→ BRANO FORNITO:
#####

Siccità in Italia: intervista all'ingegnera Sara Serritella

Siccità in Italia: intervista all'ingegnera Sara Serritella

Il periodo di siccità che sta attraversando l’Italia era stato ampiamente annunciato lo scorso inverno, le sue conseguenze ci hanno accompagnato per tutta l’estate e minacciano di proseguire anche nei prossimi mesi. Ma da un punto di vista tecnico, com’è possibile essere arrivati a questo punto? E cosa si dovrebbe cambiare per risolvere la situazione?

Ne abbiamo parlato con Sara Serrittella, ingegnera civile specializzata in idraulica.

Iniziamo da una domanda difficile: se dovessi spiegare a una bambina i motivi di questo periodo di siccità, cosa le diresti? 

Di sicuro non è una cosa semplice! Probabilmente la prima cosa che farei è spiegare da dove arriva l'acqua che utilizza per bere e per fare il bagno, spiegando contemporaneamente l’importanza delle risorse idriche e del lungo percorso che fanno per arrivare nelle case in cui viviamo.

#####

→ DATI FORNITI:
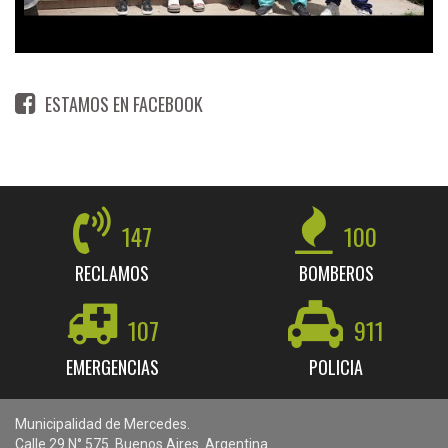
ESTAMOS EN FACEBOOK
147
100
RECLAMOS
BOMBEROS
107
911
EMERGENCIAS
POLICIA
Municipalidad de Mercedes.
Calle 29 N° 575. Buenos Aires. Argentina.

#####

→ LE TUE ISTRUZIONI: Estrai dall'intervista sulla siccità il passo che comincia con "Il periodo di" e arriva fino a "cosa le diresti?" compreso, riportandolo parola per parola.

→ RISULTATO DEL COMPITO:
Il periodo di siccità che sta attraversando l’Italia era stato ampiamente annunciato lo scorso inverno, le sue conseguenze ci hanno accompagnato per tutta l’estate e minacciano di proseguire anche nei prossimi mesi. Ma da un punto di vista tecnico, com’è possibile essere arrivati a questo punto? E cosa si dovrebbe cambiare per risolvere la situazione?

Ne abbiamo parlato con Sara Serrittella, ingegnera civile specializzata in idraulica.

Iniziamo da una domanda difficile: se dovessi spiegare a una bambina i motivi di questo periodo di siccità, cosa le diresti?